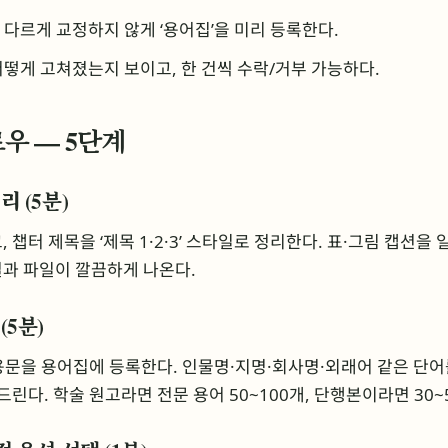
다르게 교정하지 않게 ‘용어집’을 미리 등록한다.
떻게 고쳐졌는지 보이고, 한 건씩 수락/거부 가능하다.
로우 — 5단계
정리 (5분)
 챕터 제목을 ‘제목 1·2·3’ 스타일로 정리한다. 표·그림 캡션을
결과 파일이 깔끔하게 나온다.
(5분)
문을 용어집에 등록한다. 인물명·지명·회사명·외래어 같은 단어를 
건드린다. 학술 원고라면 전문 용어 50~100개, 단행본이라면 30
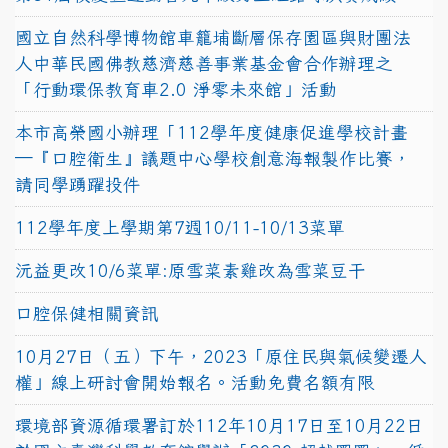
國立自然科學博物館車籠埔斷層保存園區與財團法
人中華民國佛教慈濟慈善事業基金會合作辦理之
「行動環保教育車2.0 淨零未來館」活動
本市高榮國小辦理「112學年度健康促進學校計畫
─『口腔衛生』議題中心學校創意海報製作比賽，
請同學踴躍投件
112學年度上學期第7週10/11-10/13菜單
沅益更改10/6菜單:原雪菜素雞改為雪菜豆干
口腔保健相關資訊
10月27日（五）下午，2023「原住民與氣候變遷人
權」線上研討會開始報名。活動免費名額有限
環境部資源循環署訂於112年10月17日至10月22日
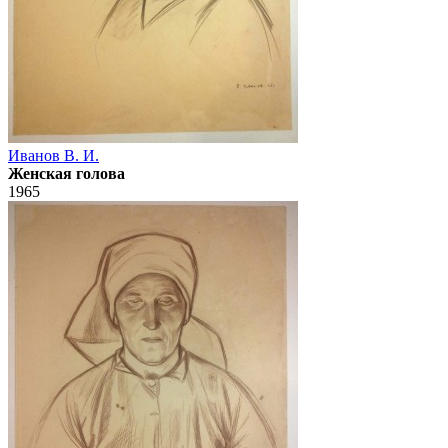
Иванов В. И.
Женская голова
1965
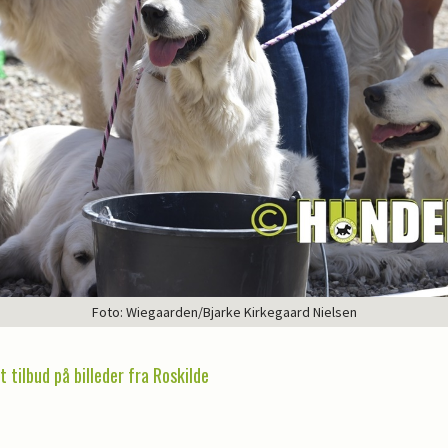
Foto: Wiegaarden/Bjarke Kirkegaard Nielsen
 tilbud på billeder fra Roskilde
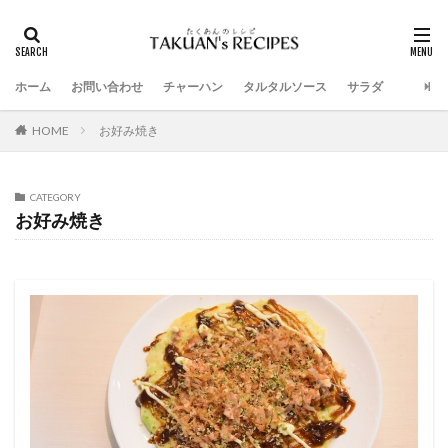
ホーム
お問い合わせ
チャーハン
タルタルソース
サラダ
HOME
お好み焼き
CATEGORY
お好み焼き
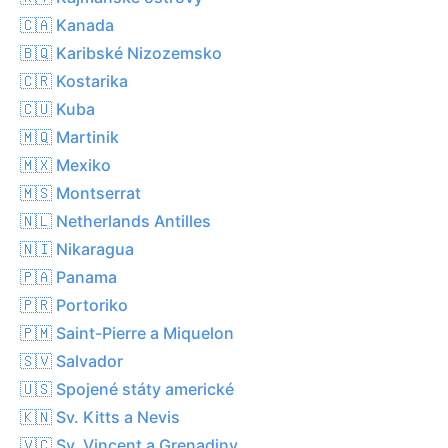
🇨🇦 Kanada
🇧🇶 Karibské Nizozemsko
🇨🇷 Kostarika
🇨🇺 Kuba
🇲🇶 Martinik
🇲🇽 Mexiko
🇲🇸 Montserrat
🇳🇱 Netherlands Antilles
🇳🇮 Nikaragua
🇵🇦 Panama
🇵🇷 Portoriko
🇵🇲 Saint-Pierre a Miquelon
🇸🇻 Salvador
🇺🇸 Spojené státy americké
🇰🇳 Sv. Kitts a Nevis
🇻🇨 Sv. Vincent a Grenadiny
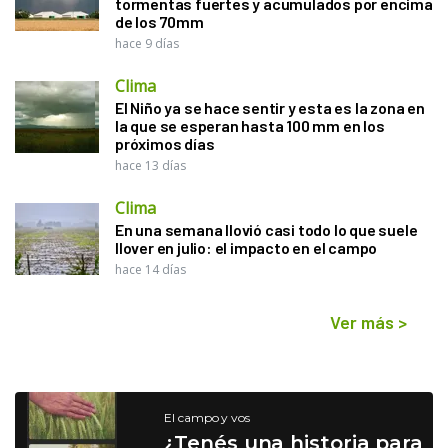
tormentas fuertes y acumulados por encima
de los 70mm
hace 9 días
Clima
El Niño ya se hace sentir y esta es la zona en
la que se esperan hasta 100 mm en los
próximos días
hace 13 días
Clima
En una semana llovió casi todo lo que suele
llover en julio: el impacto en el campo
hace 14 días
Ver más
>
El campo y vos
¿Tenés una historia para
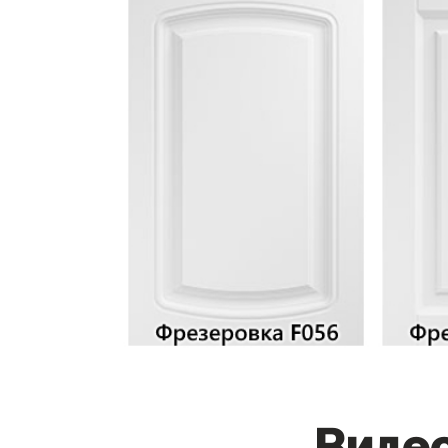
Видео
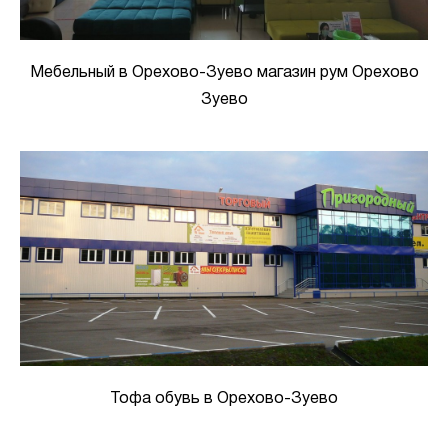
Мебельный в Орехово-Зуево магазин рум Орехово
Зуево
Тофа обувь в Орехово-Зуево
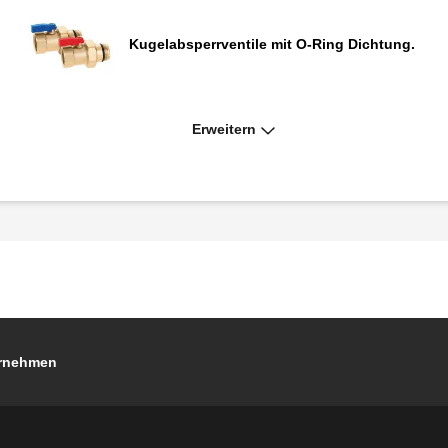
Kugelabsperrventile mit O-Ring Dichtung.
Erweitern
Satz Kugelabsperrhähne.
Rücklauf-Kopfgruppe.
Klemmverschraubung.
rnehmen
Thermometer mit Schnellkupplung für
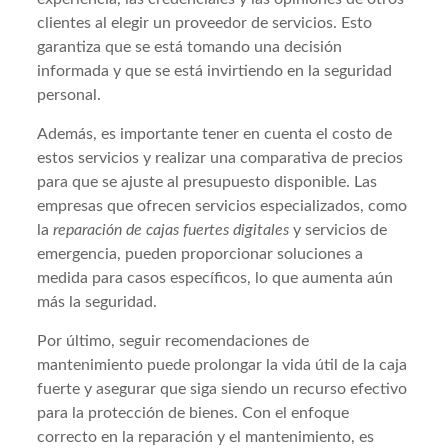
clientes al elegir un proveedor de servicios. Esto
garantiza que se está tomando una decisión
informada y que se está invirtiendo en la seguridad
personal.
Además, es importante tener en cuenta el costo de
estos servicios y realizar una comparativa de precios
para que se ajuste al presupuesto disponible. Las
empresas que ofrecen servicios especializados, como
la
reparación de cajas fuertes digitales
y servicios de
emergencia, pueden proporcionar soluciones a
medida para casos específicos, lo que aumenta aún
más la seguridad.
Por último, seguir recomendaciones de
mantenimiento puede prolongar la vida útil de la caja
fuerte y asegurar que siga siendo un recurso efectivo
para la protección de bienes. Con el enfoque
correcto en la reparación y el mantenimiento, es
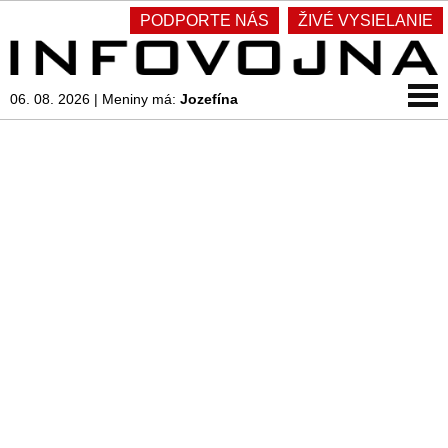
PODPORTE NÁS
ŽIVÉ VYSIELANIE
06. 08. 2026
|
Meniny má:
Jozefína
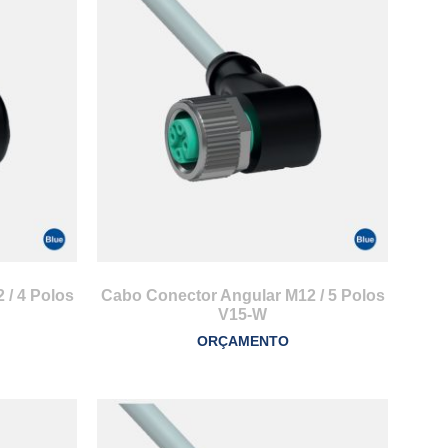
 / 4 Polos
Cabo Conector Angular M12 / 5 Polos
V15-W
ORÇAMENTO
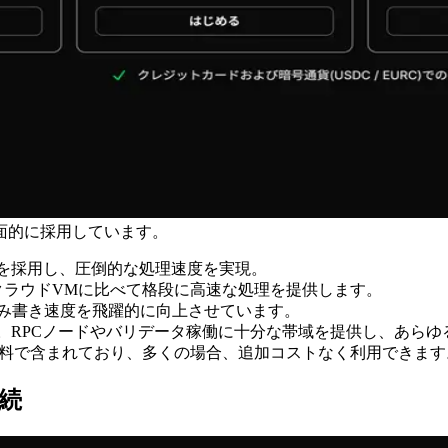
面的に採用しています。
代」を採用し、圧倒的な処理速度を実現。
クラウドVMに比べて格段に高速な処理を提供します。
読み書き速度を飛躍的に向上させています。
装備。RPCノードやバリデータ稼働に十分な帯域を提供し、あら
無料で含まれており、多くの場合、追加コストなく利用できます
接続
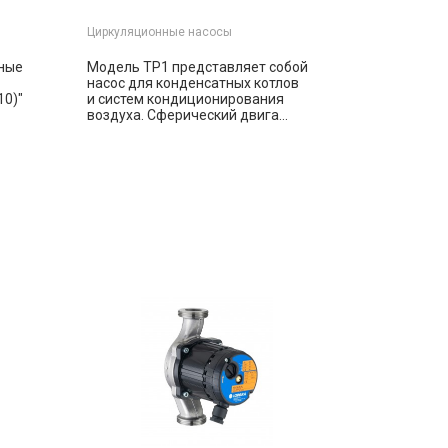
Циркуляционные насосы
ные
Модель TP1 представляет собой
насос для конденсатных котлов
10)"
и систем кондиционирования
воздуха. Сферический двига...
ть
Заказать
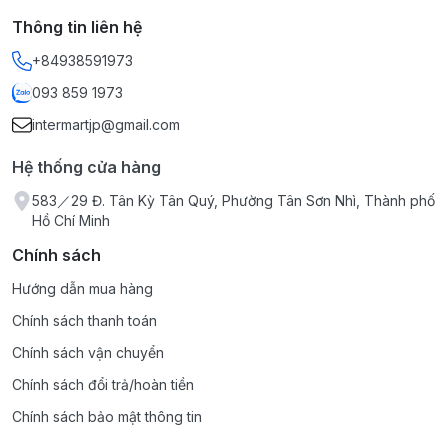
40°C). Có thể đổ trực tiếp vào miệng và uống nước
Thông tin liên hệ
ngay (không nhai để tránh làm vỡ bao nang bảo vệ lợi
+84938591973
khuẩn).
Đối tượng: Người bị viêm đại tràng, hội chứng ruột kích
093 859 1973
thích (IBS), rối loạn tiêu hóa kéo dài.
intermartjp@gmail.com
Lưu ý: Sản phẩm này không phải là thuốc và không có
tác dụng thay thế thuốc chữa bệnh.
Hệ thống cửa hàng
583／29 Đ. Tân Kỳ Tân Quý, Phường Tân Sơn Nhì, Thành phố
Hồ Chí Minh
Chính sách
Hướng dẫn mua hàng
Chính sách thanh toán
Chính sách vận chuyển
Chính sách đổi trả/hoàn tiền
Chính sách bảo mật thông tin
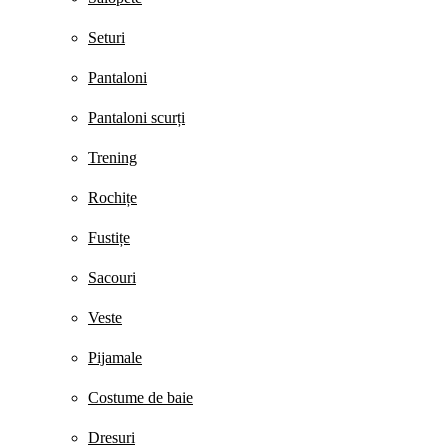
Seturi
Pantaloni
Pantaloni scurți
Trening
Rochițe
Fustițe
Sacouri
Veste
Pijamale
Costume de baie
Dresuri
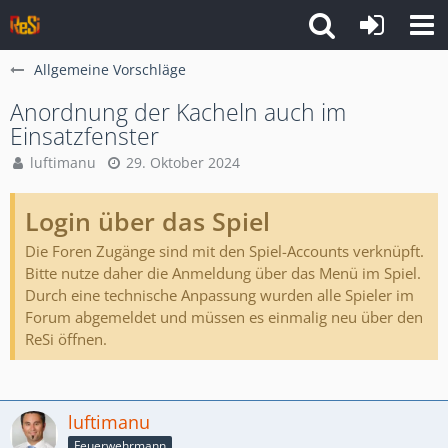
Allgemeine Vorschläge
Anordnung der Kacheln auch im
Einsatzfenster
luftimanu
29. Oktober 2024
Login über das Spiel
Die Foren Zugänge sind mit den Spiel-Accounts verknüpft.
Bitte nutze daher die Anmeldung über das Menü im Spiel.
Durch eine technische Anpassung wurden alle Spieler im
Forum abgemeldet und müssen es einmalig neu über den
ReSi öffnen.
luftimanu
Feuerwehrmann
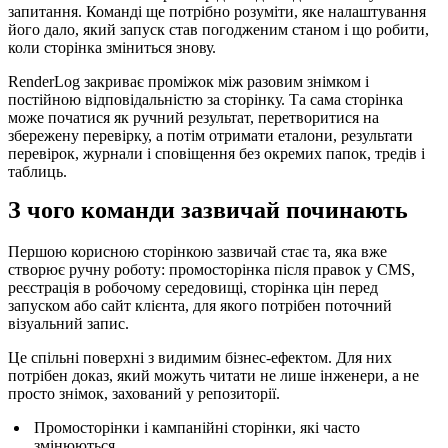
запитання. Команді ще потрібно розуміти, яке налаштування
його дало, який запуск став погодженим станом і що робити,
коли сторінка зміниться знову.
RenderLog закриває проміжок між разовим знімком і
постійною відповідальністю за сторінку. Та сама сторінка
може початися як ручний результат, перетворитися на
збережену перевірку, а потім отримати еталони, результати
перевірок, журнали і сповіщення без окремих папок, тредів і
таблиць.
З чого команди зазвичай починають
Першою корисною сторінкою зазвичай стає та, яка вже
створює ручну роботу: промосторінка після правок у CMS,
реєстрація в робочому середовищі, сторінка цін перед
запуском або сайт клієнта, для якого потрібен поточний
візуальний запис.
Це спільні поверхні з видимим бізнес-ефектом. Для них
потрібен доказ, який можуть читати не лише інженери, а не
просто знімок, захований у репозиторії.
Промосторінки і кампанійні сторінки, які часто
змінюються.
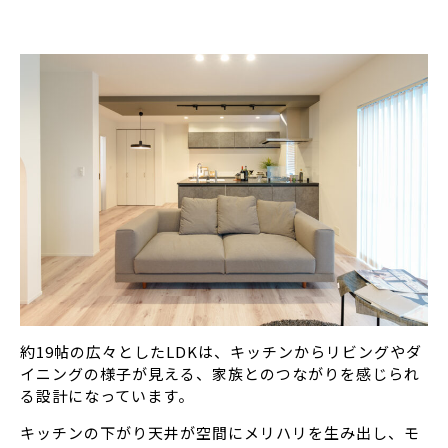
約19帖の広々としたLDKは、キッチンからリビングやダ
イニングの様子が見える、家族とのつながりを感じられ
る設計になっています。
キッチンの下がり天井が空間にメリハリを生み出し、モ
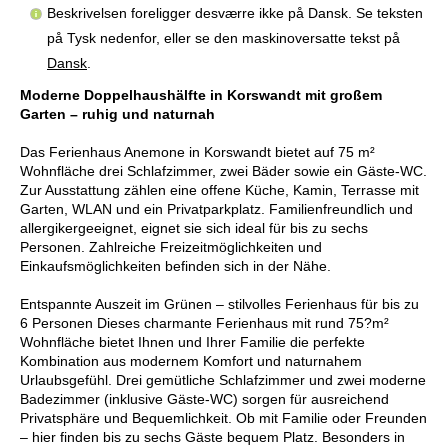
Beskrivelsen foreligger desværre ikke på Dansk. Se teksten
på Tysk nedenfor, eller se den maskinoversatte tekst på
Dansk
.
Moderne Doppelhaushälfte in Korswandt mit großem
Garten – ruhig und naturnah
Das Ferienhaus Anemone in Korswandt bietet auf 75 m²
Wohnfläche drei Schlafzimmer, zwei Bäder sowie ein Gäste-WC.
Zur Ausstattung zählen eine offene Küche, Kamin, Terrasse mit
Garten, WLAN und ein Privatparkplatz. Familienfreundlich und
allergikergeeignet, eignet sie sich ideal für bis zu sechs
Personen. Zahlreiche Freizeitmöglichkeiten und
Einkaufsmöglichkeiten befinden sich in der Nähe.
Entspannte Auszeit im Grünen – stilvolles Ferienhaus für bis zu
6 Personen Dieses charmante Ferienhaus mit rund 75?m²
Wohnfläche bietet Ihnen und Ihrer Familie die perfekte
Kombination aus modernem Komfort und naturnahem
Urlaubsgefühl. Drei gemütliche Schlafzimmer und zwei moderne
Badezimmer (inklusive Gäste-WC) sorgen für ausreichend
Privatsphäre und Bequemlichkeit. Ob mit Familie oder Freunden
– hier finden bis zu sechs Gäste bequem Platz. Besonders in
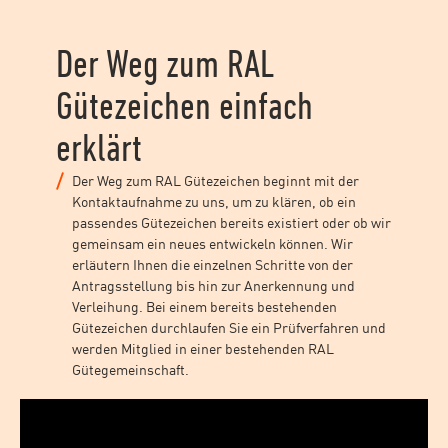
Der Weg zum RAL
Gütezeichen einfach
erklärt
Der Weg zum RAL Gütezeichen beginnt mit der
Kontaktaufnahme zu uns, um zu klären, ob ein
passendes Gütezeichen bereits existiert oder ob wir
gemeinsam ein neues entwickeln können. Wir
erläutern Ihnen die einzelnen Schritte von der
Antragsstellung bis hin zur Anerkennung und
Verleihung. Bei einem bereits bestehenden
Gütezeichen durchlaufen Sie ein Prüfverfahren und
werden Mitglied in einer bestehenden RAL
Gütegemeinschaft.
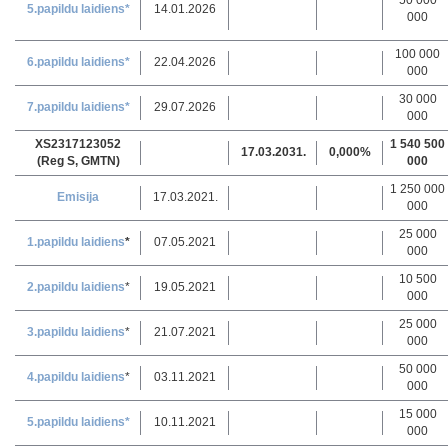
50 000
5.papildu laidiens*
14.01.2026
000
100 000
6.papildu laidiens*
22.04.2026
000
30 000
7.papildu laidiens*
29.07.2026
000
XS2317123052
1 540 500
17.03.2031.
0,000%
(Reg S, GMTN)
000
1 250 000
Emisija
17.03.2021.
000
25 000
1.papildu laidiens
*
07.05.2021
000
10 500
2.papildu laidiens
*
19.05.2021
000
25 000
3.papildu laidiens
*
21.07.2021
000
50 000
4.papildu laidiens
*
03.11.2021
000
15 000
5.papildu laidiens*
10.11.2021
000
- - - - - - -
## TASK TO COMPLETE
Copy out the entries between the line holding "Foto: Wiegaarden/Bjarke Kirkegaard Nielsen" and the line holding "Vincent a Grenadiny", inclusive, leaving out the pictures.

## RESPONSE
Foto: Wiegaarden/Bjarke Kirkegaard Nielsen
 tilbud på billeder fra Roskilde
ホーム
お問い合わせ
チャーハン
タルタルソース
サラダ
HOME
お好み焼き
CATEGORY
お好み焼き
🇨🇦 Kanada
🇧🇶 Karibské Nizozemsko
🇨🇷 Kostarika
🇨🇺 Kuba
🇲🇶 Martinik
🇲🇽 Mexiko
🇲🇸 Montserrat
🇳🇱 Netherlands Antilles
🇳🇮 Nikaragua
🇵🇦 Panama
🇵🇷 Portoriko
🇵🇲 Saint-Pierre a Miquelon
🇸🇻 Salvador
🇺🇸 Spojené státy americké
🇰🇳 Sv. Kitts a Nevis
🇻🇨 Sv. Vincent a Grenadiny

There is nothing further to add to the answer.